A 50-pound endangered giant otter named Ticuna was anesthetized and underwent a successful double root canal procedure at Zoo Miami.
Ron Magill, Zoo Miami's communications director, called the procedure carried out on Wednesday "precedent-setting."
Ticuna had broken both of her upper canines, which exposed the pulp and generated "what was certainly severe pain."
"This is something that these animals will sometimes do in the wild while chewing on mollusks, bony fish and other hard substances," Magill added. "Unfortunately, in the wild, such injuries often prevent the animal from being able to eat properly and can lead to death."

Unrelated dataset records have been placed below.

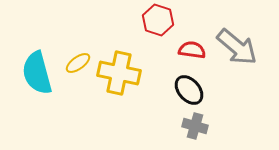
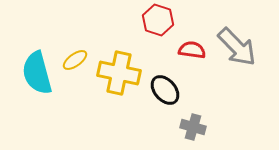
gray arrow: rotated 6 degrees clockwise
yellow ellipse: moved 3 px left, 3 px up
black ellipse: moved 24 px left
gray cross: moved 2 px left, 1 px down
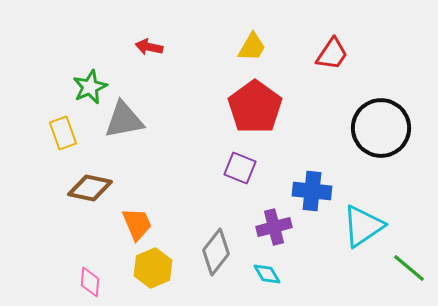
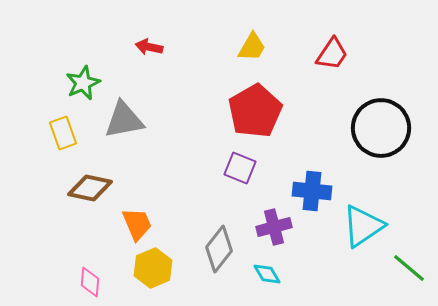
green star: moved 7 px left, 4 px up
red pentagon: moved 4 px down; rotated 6 degrees clockwise
gray diamond: moved 3 px right, 3 px up
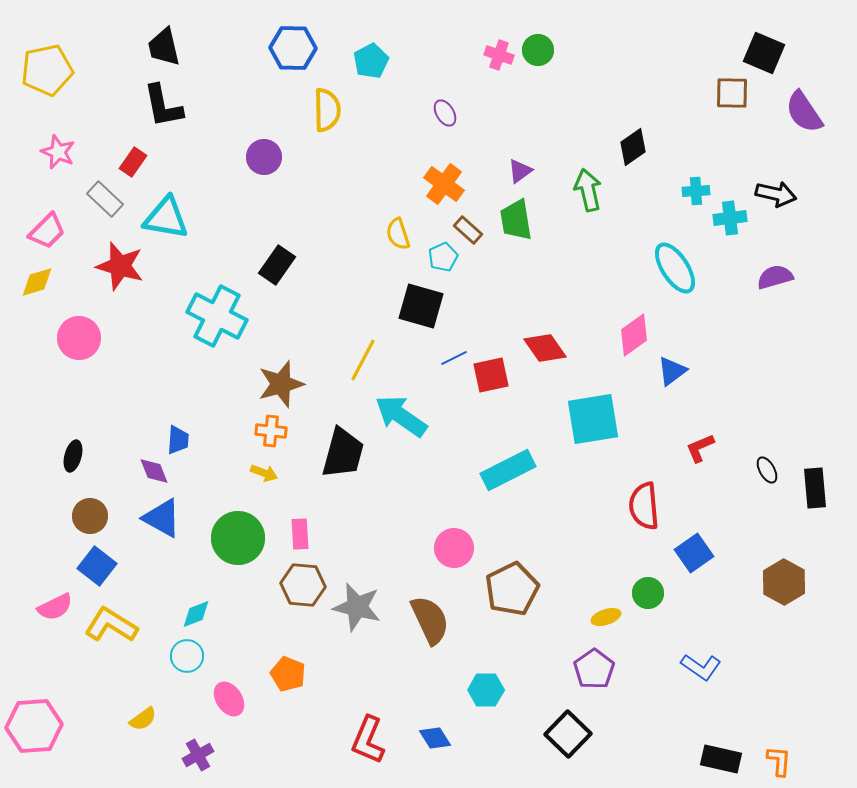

Present in the operating room was Dr. Jan Bellows of All Pets Dental, along with Dr. Elizabeth McMorran and veterinary dental assistant Joana Macias. Zoo Miami’s veterinary team, led by Dr. Gaby Flacke, was there to assist.

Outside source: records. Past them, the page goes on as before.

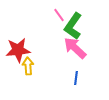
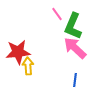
pink line: moved 2 px left, 1 px up
green L-shape: rotated 12 degrees counterclockwise
red star: moved 2 px down
blue line: moved 1 px left, 2 px down
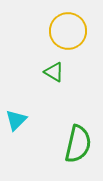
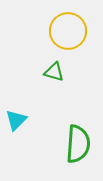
green triangle: rotated 15 degrees counterclockwise
green semicircle: rotated 9 degrees counterclockwise
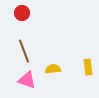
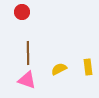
red circle: moved 1 px up
brown line: moved 4 px right, 2 px down; rotated 20 degrees clockwise
yellow semicircle: moved 6 px right; rotated 21 degrees counterclockwise
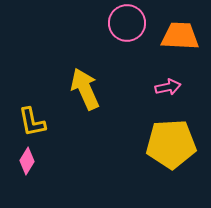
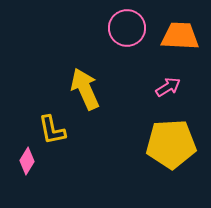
pink circle: moved 5 px down
pink arrow: rotated 20 degrees counterclockwise
yellow L-shape: moved 20 px right, 8 px down
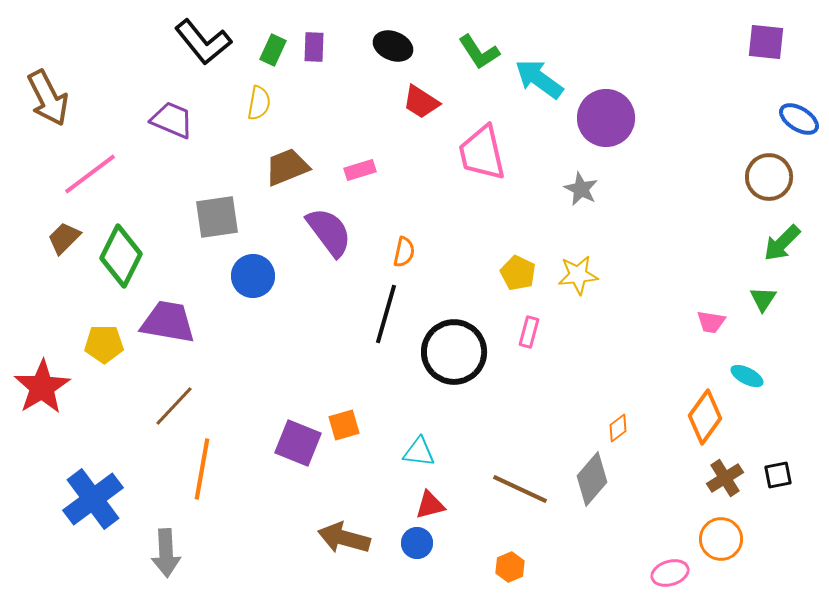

Bellows and McMorran each worked on a separate canine simultaneously to reduce the time Ticuna would be under anesthesia in what is believed to be the first-ever double root canal on a giant river otter – the longest of the world's 13 otter species.
"Both root canals were performed successfully are without incident and Ticuna now appears to be fully recovered back at her habitat in Zoo Miami’s Amazon and Beyond exhibit," Magill added.
Giant river otter males can reach a length of six feet. The species is extremely endangered and is naturally found in isolated and remote areas within some freshwater lakes, creeks, rivers and reservoirs of tropical South America, Magill said.